For multiple mediation analysis, we first perform a pair-wise correlation analysis of the significant mediators from the univariate mediation analysis using the R package, corrplot [42], to control the potential confounding influence on the multiple mediation analysis. The mediator pairs that have absolute correlation coefficient greater than 0.8 are first identified. Then, one phenotype within each of these correlated pairs is removed. The filtering criteria include both less indirect effect or less commonly used in medical research. The remaining mediators with the two independent variables (age and the underlying diseases) are input into a multiple mediation model for further identifying the indirect effect when controlling for each other using R package lavaan [43. Lavaan is a tool for structure equation modeling (SEM) which is a very general and powerful multivariate technique. SEM uses conceptual model, path diagram and linked regression-style equations to model complex relationships among a network of variables. Thus, it allows multiple independent variables and mediators, even multiple dependent variables in the model [43,42,45]. We build our equation system as below for our special case (two independent variables, one dependent variable, and several mediators linked to different independent variables.):
$$\begin{gathered} y = \theta_{00} + \theta_{01} x_{1} + \theta_{02} x_{2} + \varepsilon_{0} \hfill \\ M_{c} = \theta_{c0} + \theta_{c1} x_{1} + \theta_{c2} x_{2} + \varepsilon_{c} \hfill \\ M_{a} = \theta_{a0} + \theta_{a1} x_{1} + \varepsilon_{a} \hfill \\ M_{u} = \theta_{u0} + \theta_{u2} x_{2} + \varepsilon_{u} \hfill \\ y = \theta_{(n + 1)0} + \theta_{(n + 1)1} x_{1} + \theta_{(n + 1)2} x_{2} + \theta_{(n + 1)3} M_{1} + \ldots + \theta_{(n + 1)(n + 2)} M_{n} + \varepsilon_{n + 1} \hfill \\ \end{gathered}$$
(15)
where x1 is the age, x2 is the underlying disease.
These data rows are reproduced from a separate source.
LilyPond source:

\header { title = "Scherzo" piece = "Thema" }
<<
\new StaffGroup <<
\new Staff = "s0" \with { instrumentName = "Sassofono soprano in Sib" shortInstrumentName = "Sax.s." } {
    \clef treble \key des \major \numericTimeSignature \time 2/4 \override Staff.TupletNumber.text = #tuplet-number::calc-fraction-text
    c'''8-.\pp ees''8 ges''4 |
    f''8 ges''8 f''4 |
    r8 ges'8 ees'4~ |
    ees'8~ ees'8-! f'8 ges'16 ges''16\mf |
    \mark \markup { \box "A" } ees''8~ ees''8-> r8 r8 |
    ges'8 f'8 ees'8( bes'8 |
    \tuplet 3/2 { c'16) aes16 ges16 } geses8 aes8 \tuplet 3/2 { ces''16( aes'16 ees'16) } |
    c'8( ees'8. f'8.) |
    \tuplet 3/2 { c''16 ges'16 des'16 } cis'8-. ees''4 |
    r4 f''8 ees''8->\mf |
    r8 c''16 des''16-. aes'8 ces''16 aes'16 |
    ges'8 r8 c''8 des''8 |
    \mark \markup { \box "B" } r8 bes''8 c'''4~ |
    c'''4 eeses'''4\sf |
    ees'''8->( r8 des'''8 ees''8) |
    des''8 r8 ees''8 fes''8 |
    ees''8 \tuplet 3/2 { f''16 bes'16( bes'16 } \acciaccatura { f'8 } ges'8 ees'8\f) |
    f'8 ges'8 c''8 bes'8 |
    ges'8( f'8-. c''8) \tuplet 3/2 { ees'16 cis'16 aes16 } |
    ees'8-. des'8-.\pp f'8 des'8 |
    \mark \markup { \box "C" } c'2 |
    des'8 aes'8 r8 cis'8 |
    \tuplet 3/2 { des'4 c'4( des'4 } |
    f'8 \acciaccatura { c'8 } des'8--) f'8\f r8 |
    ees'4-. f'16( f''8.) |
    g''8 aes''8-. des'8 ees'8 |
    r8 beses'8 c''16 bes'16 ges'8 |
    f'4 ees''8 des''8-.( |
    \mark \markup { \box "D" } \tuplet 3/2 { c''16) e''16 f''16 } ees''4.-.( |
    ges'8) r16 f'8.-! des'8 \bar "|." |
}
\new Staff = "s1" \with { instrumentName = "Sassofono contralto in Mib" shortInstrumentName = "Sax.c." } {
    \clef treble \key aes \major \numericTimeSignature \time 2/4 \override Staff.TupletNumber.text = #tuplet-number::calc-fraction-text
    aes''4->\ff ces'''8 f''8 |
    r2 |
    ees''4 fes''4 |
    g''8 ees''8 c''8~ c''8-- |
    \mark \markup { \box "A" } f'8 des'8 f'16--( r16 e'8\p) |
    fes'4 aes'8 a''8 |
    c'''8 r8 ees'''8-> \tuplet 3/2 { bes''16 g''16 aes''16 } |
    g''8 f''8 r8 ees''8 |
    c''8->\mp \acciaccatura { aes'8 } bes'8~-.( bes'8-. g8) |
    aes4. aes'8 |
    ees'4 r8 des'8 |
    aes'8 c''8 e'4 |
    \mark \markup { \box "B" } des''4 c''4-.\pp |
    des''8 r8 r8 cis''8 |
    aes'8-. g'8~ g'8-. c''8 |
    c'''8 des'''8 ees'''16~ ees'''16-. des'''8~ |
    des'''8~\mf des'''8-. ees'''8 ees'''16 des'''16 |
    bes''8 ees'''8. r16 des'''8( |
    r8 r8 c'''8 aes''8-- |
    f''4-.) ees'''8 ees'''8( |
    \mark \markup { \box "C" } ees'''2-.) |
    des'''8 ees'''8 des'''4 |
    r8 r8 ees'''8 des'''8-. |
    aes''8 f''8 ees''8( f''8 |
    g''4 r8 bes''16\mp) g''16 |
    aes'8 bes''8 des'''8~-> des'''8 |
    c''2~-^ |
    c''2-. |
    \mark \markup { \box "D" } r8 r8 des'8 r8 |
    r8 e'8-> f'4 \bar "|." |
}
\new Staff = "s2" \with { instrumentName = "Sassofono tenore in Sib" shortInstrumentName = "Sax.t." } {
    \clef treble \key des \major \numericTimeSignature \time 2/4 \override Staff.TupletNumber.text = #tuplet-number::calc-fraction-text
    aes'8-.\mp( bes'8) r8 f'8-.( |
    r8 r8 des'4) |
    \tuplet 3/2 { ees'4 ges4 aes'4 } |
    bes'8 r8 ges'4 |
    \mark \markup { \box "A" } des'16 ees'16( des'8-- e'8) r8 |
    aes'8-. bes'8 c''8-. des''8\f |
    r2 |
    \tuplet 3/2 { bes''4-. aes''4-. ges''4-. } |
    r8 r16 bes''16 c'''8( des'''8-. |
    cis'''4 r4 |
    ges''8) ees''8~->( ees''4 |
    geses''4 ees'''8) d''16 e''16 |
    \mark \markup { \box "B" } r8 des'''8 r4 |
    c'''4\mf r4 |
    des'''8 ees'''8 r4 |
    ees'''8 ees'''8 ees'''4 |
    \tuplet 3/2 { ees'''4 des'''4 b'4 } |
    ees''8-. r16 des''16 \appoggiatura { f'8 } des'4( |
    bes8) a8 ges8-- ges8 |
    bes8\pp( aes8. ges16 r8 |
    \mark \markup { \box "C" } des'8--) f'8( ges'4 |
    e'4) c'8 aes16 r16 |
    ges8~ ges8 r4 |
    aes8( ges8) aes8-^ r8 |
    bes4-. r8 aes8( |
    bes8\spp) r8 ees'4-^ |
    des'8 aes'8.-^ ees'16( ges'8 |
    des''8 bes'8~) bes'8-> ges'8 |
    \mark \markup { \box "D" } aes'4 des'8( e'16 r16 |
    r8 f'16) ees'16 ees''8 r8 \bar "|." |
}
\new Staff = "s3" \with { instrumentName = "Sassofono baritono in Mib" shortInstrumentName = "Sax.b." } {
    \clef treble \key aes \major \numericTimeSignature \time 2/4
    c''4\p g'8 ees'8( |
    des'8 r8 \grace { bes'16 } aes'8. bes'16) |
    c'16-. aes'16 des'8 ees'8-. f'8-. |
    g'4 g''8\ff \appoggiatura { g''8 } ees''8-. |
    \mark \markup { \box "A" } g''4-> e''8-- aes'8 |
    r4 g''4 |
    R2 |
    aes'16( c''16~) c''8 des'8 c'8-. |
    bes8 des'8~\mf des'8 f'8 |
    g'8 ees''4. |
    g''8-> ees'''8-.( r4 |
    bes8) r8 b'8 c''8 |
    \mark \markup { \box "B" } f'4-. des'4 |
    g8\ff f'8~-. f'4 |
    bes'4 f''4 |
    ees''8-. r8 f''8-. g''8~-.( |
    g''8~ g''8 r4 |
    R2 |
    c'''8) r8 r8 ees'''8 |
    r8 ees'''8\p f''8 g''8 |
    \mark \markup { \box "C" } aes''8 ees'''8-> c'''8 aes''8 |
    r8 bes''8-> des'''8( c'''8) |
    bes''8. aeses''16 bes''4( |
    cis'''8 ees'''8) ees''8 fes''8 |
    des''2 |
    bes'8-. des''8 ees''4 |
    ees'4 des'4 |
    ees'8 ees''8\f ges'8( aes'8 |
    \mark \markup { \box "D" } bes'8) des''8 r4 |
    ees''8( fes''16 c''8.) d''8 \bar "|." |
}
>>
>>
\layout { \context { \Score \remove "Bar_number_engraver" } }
Mc is the significant mediators for both age and underlying disease. Ma represents the significant mediators for age, while Mu refers to the significant mediators for underlying diseases. The \(\theta s\) are the coefficients which are estimated and tested when the model is fit. \(\varepsilon\) are the residuals.
Sensitivity analyses
A series of sensitivity analyses are performed to further support our conclusions. These analyses include: a three-fold cross validations performed using both single SSInfNet and multi SSInfNet to ensure that the performance is consistent, a comparison with transfer learning- based FCN8 segmentation network [46], further experiments on other independent datasets [47] to show the generalization ability of our models, ablation studies to explore which techniques (generative adversarial image inpainting, focal loss, and lookahead optimizer) we use in the multi SSInfNet model contribute to the improved performance, and a computation cost analysis to show the difference between the different models’ computation efficiency. The details of these analyses could be found in Additional file 1: Sensitivity Analysis.